Launching kernels

CUDA kernels should be defined in their own source files with a .cu file extension, and registered with the library in the same file as they are defined by using the SDP_CUDA_KERNEL macro. This is done to avoid the need to compile the calling code as well as the kernels with nvcc, since CUDA is an optional dependency.

Once registered, a kernel can be launched by calling sdp_launch_cuda_kernel(), providing the name of the kernel as a string, and an array for its function arguments. (This is essentially a thin wrapper around cudaLaunchKernel).

The following example registers two versions of a simple templated kernel:

#include "ska-sdp-func/utility/sdp_device_wrapper.h"

template<typename T>
__global__
void vector_add (
    const int64_t num_elements,
    const T *const __restrict__ input_a,
    const T *const __restrict__ input_b,
    T *__restrict__ output)
{
    const int64_t i = blockDim.x * blockIdx.x + threadIdx.x;
    if (i < num_elements)
    {
        output[i] = input_a[i] + input_b[i];
    }
}

SDP_CUDA_KERNEL(vector_add<float>)
SDP_CUDA_KERNEL(vector_add<double>)

Include the header “ska-sdp-func/utility/sdp_device_wrapper.h” to use these functions.

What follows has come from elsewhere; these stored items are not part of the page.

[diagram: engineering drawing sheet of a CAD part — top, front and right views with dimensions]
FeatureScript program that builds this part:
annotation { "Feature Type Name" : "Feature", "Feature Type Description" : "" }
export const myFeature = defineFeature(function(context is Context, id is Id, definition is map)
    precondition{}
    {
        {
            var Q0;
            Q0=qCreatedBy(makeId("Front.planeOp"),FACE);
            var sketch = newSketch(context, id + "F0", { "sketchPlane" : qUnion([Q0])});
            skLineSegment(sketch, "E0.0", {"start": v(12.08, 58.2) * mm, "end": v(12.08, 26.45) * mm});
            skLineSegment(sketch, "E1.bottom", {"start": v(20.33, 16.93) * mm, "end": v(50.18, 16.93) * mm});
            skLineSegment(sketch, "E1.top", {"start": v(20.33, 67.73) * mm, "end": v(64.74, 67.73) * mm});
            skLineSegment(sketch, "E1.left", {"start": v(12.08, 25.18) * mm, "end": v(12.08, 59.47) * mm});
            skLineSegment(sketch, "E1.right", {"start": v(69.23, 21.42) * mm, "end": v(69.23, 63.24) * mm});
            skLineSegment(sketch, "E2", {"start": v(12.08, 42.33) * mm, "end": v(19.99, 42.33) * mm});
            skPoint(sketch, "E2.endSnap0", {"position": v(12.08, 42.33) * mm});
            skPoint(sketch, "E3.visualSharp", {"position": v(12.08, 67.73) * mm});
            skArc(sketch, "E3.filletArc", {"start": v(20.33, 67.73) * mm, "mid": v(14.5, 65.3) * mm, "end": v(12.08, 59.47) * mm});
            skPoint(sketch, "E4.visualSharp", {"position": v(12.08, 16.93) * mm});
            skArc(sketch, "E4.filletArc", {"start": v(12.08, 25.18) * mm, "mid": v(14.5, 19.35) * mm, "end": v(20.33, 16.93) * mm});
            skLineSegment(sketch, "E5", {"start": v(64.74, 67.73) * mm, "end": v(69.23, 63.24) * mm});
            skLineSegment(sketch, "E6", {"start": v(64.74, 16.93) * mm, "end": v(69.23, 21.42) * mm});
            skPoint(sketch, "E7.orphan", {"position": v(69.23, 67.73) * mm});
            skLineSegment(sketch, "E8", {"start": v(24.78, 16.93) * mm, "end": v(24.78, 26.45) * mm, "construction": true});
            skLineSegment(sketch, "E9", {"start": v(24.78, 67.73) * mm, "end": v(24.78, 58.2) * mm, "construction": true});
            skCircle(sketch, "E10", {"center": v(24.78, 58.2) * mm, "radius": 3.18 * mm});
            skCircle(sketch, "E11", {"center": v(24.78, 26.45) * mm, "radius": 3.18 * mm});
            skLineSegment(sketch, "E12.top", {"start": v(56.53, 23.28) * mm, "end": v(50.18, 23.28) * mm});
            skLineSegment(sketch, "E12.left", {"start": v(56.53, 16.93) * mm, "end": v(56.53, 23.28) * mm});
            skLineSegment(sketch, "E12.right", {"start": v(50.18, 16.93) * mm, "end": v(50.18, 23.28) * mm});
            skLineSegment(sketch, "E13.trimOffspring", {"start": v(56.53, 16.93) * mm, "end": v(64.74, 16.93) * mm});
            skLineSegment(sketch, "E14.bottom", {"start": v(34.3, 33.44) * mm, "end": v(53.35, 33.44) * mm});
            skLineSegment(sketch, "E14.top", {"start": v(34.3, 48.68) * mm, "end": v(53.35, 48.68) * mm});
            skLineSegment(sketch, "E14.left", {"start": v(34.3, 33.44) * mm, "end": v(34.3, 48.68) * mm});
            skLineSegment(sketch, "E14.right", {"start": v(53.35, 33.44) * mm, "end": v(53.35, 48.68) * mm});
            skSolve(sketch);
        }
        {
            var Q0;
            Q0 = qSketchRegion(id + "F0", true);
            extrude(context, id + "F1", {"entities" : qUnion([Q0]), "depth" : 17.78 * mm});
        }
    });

void sdp_launch_cuda_kernel(const char *name, const uint64_t num_blocks[3], const uint64_t num_threads[3], uint64_t shared_mem_bytes, sdp_CudaStream *stream, const void **args, sdp_Error *status)

Launches a CUDA kernel.

The kernel name must have been registered with the processing function library using the SDP_CUDA_KERNEL macro.

The triple-angle-bracket syntax for launching a kernel is an nvcc extension, so the calling code would need to be compiled with nvcc as well if this was used. This function provides an isolation layer, so that the kernels can be compiled separately when the library is built with CUDA support.

Parameters:

name – Name of the kernel to launch, as provided to SDP_CUDA_KERNEL.
num_blocks – Number of thread blocks in 3D.
num_threads – Number of threads per block in 3D.
shared_mem_bytes – Amount of dynamic shared memory required, in bytes.
stream – CUDA stream. A null pointer will use the default stream.
args – Array of pointers to kernel arguments.
status – Error status.

void sdp_cuda_set_device(int device)

Sets the CUDA device to use.

This is a wrapper for cudaSetDevice(). It exists to allow the processing function library to be compiled independently of CUDA, if required.

sdp_CudaStream *sdp_cuda_stream_create()

Creates a CUDA stream.

This is a wrapper for cudaStreamCreate(). It exists to allow the processing function library to be compiled independently of CUDA, if required.

void sdp_cuda_stream_destroy(sdp_CudaStream *stream)

Destroys a CUDA stream.

This is a wrapper for cudaStreamDestroy(). It exists to allow the processing function library to be compiled independently of CUDA, if required.

void sdp_cuda_stream_synchronize(sdp_CudaStream *stream)

Synchronize a CUDA stream.

Blocks until operations in a CUDA stream complete. This is a wrapper for cudaStreamSynchronize(). It exists to allow the processing function library to be compiled independently of CUDA, if required.

SDP_CUDA_KERNEL(...)

Registers a CUDA kernel with the processing function library.

This allows the kernel to be called without needing to compile host code with nvcc. It should be placed in the same source file as the kernel, after it has been defined.

The macro takes a single argument, which is simply the name of the kernel. (It is implemented as a variadic macro to allow for templated kernels that take multiple template parameters, where the commas between type names would otherwise cause problems.)